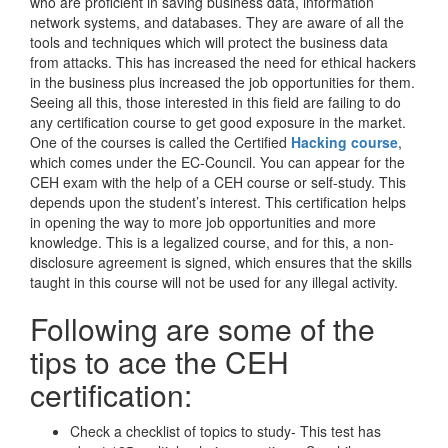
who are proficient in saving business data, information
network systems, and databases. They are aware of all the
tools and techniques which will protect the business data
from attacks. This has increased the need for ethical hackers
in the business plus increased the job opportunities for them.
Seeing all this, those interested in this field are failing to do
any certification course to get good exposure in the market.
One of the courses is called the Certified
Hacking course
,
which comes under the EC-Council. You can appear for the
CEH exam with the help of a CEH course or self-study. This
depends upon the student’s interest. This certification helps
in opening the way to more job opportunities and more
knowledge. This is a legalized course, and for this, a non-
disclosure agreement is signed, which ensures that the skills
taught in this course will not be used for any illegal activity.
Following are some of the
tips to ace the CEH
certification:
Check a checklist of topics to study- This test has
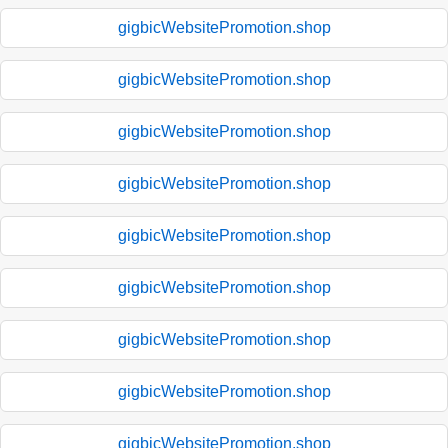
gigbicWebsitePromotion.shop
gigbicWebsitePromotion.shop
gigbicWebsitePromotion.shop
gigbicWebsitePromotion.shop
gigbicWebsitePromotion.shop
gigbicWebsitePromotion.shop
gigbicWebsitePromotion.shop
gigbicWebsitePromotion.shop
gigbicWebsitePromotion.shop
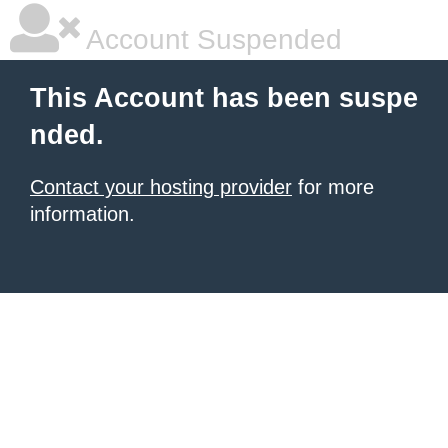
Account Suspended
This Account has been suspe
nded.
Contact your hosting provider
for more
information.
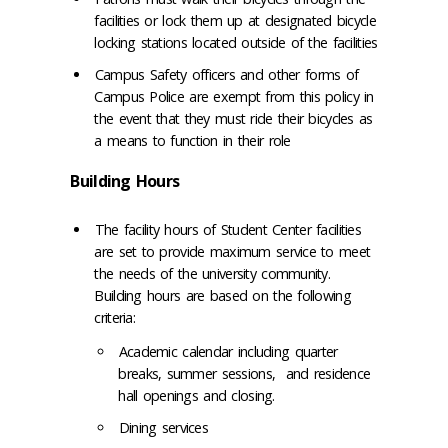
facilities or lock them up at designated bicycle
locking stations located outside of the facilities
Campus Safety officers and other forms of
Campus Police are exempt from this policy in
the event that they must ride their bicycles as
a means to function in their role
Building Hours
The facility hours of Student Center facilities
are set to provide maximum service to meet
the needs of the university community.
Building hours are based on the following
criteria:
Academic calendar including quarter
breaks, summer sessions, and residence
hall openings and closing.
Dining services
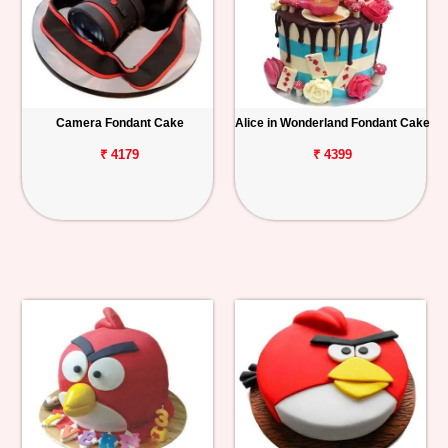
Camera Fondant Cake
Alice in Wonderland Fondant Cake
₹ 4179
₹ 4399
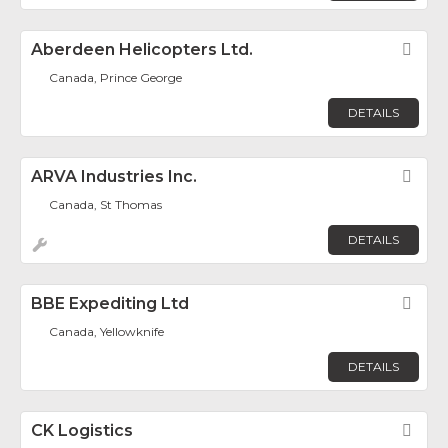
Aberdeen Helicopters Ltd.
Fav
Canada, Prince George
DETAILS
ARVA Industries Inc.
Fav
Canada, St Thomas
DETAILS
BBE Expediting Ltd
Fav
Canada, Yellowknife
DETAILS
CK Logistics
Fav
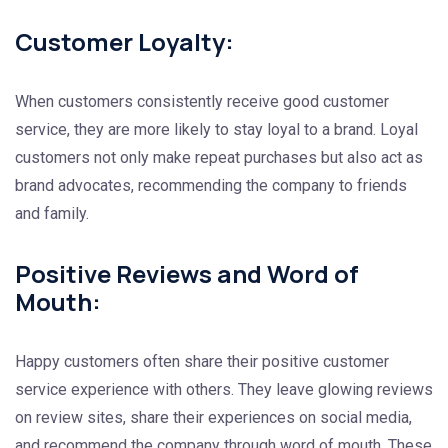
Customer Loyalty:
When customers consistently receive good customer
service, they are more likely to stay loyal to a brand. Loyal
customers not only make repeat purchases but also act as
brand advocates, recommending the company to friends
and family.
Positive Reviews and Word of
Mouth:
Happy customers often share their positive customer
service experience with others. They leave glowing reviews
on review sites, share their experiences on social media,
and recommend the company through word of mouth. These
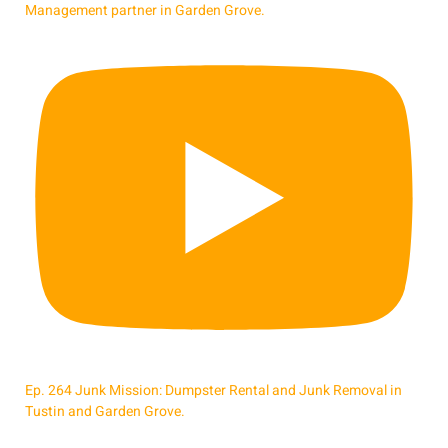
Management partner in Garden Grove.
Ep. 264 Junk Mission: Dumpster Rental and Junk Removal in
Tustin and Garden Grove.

**********

Output only the lines running from the line with "Ep. 264 Junk" through the final line of the data, inclusive.

#### [RESULT FOR THIS EXERCISE]
Ep. 264 Junk Mission: Dumpster Rental and Junk Removal in
Tustin and Garden Grove.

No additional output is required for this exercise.